- Stated problem
Write out the records below exactly, starting with the line that contains "family: Amaryllidaceae" and going on through the line that contains "scientific name: Hemigrapsus oregonensis", with both of those lines included.

- Recorded information
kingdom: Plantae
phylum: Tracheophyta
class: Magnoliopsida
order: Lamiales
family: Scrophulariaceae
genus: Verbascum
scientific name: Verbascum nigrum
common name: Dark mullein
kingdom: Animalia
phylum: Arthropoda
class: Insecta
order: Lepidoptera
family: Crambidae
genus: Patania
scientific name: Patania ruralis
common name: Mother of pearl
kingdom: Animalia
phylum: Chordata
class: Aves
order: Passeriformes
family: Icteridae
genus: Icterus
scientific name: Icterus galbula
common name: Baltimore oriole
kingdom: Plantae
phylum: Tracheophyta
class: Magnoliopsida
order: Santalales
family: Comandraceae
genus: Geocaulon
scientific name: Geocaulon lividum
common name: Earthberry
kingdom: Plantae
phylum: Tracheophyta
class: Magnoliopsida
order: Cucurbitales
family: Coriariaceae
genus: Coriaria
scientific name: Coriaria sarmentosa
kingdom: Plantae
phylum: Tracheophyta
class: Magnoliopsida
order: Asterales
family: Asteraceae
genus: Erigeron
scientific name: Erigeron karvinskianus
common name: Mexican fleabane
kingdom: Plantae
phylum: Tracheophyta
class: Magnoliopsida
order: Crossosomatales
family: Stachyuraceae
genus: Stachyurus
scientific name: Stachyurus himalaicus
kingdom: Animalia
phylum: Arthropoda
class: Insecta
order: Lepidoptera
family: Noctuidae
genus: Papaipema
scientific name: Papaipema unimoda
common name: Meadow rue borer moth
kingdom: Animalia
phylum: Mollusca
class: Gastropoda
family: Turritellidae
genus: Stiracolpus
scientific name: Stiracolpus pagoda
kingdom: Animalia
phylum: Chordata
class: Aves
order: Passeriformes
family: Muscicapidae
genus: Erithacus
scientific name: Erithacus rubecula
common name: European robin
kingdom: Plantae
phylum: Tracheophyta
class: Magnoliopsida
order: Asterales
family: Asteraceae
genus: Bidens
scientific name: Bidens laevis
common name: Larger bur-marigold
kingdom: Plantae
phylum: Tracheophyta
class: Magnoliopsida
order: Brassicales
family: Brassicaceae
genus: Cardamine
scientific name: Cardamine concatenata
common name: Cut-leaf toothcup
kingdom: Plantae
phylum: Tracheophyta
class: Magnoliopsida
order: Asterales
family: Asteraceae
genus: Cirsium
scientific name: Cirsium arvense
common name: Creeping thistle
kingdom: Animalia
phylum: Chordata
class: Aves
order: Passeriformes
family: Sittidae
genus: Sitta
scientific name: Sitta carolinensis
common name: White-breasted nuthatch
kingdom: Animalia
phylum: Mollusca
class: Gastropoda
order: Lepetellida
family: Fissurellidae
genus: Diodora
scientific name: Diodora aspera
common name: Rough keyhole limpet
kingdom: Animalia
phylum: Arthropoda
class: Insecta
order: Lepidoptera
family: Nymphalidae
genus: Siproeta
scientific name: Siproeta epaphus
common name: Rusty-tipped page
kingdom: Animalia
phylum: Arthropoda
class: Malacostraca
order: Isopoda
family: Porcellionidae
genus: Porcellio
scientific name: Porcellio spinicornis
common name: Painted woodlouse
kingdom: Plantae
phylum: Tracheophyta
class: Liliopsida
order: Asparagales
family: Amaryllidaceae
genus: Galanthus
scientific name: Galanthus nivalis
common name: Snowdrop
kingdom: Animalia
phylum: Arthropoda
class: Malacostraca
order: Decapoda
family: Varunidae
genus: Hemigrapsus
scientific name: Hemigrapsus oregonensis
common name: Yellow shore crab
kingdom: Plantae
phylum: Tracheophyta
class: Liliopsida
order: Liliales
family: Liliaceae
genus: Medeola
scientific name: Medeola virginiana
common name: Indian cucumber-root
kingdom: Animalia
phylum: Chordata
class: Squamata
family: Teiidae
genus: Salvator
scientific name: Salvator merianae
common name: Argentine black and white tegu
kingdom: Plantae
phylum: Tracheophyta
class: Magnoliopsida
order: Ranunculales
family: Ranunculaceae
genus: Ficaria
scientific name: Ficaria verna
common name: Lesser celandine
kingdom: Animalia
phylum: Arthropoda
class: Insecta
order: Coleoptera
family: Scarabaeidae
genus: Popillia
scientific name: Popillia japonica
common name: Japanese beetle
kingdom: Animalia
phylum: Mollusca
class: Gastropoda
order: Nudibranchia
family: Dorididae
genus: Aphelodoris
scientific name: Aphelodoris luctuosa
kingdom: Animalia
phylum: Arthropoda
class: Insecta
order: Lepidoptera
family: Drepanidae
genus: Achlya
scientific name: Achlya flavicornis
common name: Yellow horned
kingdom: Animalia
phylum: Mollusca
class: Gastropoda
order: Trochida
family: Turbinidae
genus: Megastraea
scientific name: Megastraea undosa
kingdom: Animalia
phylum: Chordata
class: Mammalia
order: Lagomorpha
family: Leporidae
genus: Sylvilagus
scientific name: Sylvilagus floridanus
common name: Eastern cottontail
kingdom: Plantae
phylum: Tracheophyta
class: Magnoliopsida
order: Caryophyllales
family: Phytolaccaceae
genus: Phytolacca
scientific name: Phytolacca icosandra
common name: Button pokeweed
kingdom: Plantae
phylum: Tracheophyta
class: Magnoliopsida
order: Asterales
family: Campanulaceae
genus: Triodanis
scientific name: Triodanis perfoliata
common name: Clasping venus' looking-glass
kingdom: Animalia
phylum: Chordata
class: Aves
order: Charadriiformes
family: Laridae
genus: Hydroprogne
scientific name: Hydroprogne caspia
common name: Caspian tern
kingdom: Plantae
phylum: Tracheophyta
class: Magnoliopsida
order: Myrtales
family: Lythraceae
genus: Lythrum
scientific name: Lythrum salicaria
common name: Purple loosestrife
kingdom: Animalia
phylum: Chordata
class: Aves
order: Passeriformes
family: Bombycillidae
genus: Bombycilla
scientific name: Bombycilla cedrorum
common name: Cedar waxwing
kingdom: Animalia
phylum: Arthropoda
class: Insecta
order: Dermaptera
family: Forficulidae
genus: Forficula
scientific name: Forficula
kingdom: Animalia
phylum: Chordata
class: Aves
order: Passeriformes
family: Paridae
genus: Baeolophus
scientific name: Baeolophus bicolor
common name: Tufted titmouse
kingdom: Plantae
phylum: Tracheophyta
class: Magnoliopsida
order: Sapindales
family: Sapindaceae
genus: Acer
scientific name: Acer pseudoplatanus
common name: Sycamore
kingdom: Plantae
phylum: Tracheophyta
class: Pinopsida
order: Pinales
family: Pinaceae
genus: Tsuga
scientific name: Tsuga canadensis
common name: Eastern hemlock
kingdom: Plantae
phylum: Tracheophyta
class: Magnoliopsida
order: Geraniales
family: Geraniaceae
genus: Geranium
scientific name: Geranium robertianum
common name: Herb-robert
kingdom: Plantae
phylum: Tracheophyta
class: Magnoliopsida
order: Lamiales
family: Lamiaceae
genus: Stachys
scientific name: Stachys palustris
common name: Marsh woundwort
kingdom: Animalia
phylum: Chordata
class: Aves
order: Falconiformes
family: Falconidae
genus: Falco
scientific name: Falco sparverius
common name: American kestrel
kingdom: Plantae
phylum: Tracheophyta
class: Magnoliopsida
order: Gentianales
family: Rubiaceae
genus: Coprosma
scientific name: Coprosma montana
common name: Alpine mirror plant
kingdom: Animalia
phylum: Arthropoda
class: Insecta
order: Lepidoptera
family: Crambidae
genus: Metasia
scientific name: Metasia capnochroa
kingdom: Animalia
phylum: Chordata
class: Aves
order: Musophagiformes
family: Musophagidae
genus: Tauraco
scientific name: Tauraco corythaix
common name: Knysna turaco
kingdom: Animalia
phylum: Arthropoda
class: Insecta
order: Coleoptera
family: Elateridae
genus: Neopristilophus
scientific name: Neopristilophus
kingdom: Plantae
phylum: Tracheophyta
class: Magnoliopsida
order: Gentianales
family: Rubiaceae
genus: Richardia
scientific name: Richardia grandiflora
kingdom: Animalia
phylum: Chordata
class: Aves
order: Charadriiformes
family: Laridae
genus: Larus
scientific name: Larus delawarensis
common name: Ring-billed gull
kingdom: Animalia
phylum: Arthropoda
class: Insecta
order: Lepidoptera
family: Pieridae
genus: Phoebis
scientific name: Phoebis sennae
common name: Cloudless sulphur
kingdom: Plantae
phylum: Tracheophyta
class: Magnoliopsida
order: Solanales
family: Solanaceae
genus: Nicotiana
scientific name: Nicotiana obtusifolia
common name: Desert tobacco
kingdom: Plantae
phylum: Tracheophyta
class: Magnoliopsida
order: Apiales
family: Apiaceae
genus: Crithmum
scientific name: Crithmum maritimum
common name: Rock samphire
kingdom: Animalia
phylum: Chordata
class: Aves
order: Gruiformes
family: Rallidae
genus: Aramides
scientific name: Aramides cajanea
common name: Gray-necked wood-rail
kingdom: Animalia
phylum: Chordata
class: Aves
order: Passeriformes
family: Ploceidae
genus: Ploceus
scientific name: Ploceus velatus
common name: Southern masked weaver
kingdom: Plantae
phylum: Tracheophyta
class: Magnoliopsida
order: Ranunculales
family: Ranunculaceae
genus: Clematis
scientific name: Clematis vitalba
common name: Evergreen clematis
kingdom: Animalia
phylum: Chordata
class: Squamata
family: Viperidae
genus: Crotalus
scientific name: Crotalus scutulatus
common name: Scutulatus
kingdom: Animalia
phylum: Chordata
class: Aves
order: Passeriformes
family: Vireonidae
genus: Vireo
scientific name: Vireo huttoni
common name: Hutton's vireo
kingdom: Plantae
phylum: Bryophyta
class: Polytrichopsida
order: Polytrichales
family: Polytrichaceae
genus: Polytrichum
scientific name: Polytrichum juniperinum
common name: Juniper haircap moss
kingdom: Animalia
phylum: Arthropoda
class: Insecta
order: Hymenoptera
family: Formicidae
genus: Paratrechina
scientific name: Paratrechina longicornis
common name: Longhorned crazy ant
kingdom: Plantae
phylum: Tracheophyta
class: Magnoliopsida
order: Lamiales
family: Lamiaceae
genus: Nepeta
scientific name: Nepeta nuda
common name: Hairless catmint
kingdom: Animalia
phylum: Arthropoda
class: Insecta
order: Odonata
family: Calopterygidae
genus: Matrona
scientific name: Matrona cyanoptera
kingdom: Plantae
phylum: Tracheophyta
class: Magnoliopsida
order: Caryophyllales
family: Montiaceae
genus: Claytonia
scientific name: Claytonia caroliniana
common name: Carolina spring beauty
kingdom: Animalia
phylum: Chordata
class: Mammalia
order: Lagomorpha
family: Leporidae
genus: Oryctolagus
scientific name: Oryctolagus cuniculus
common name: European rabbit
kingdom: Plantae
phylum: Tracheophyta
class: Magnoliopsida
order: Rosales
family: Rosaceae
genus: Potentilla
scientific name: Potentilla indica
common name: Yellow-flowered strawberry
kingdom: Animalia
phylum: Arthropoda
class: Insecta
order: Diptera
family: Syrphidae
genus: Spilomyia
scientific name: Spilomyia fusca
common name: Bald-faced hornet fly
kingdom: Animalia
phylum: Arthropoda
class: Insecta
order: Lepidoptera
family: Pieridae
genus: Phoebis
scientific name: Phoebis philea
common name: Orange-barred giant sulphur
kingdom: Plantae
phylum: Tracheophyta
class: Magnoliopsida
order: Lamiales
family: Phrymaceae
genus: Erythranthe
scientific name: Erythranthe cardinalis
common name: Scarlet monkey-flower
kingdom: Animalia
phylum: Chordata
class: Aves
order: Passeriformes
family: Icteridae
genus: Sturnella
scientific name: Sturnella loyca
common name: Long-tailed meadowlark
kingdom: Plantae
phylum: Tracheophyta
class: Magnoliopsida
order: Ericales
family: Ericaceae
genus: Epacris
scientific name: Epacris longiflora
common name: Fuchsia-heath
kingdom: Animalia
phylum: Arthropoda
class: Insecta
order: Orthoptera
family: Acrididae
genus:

- Written answer
family: Amaryllidaceae
genus: Galanthus
scientific name: Galanthus nivalis
common name: Snowdrop
kingdom: Animalia
phylum: Arthropoda
class: Malacostraca
order: Decapoda
family: Varunidae
genus: Hemigrapsus
scientific name: Hemigrapsus oregonensis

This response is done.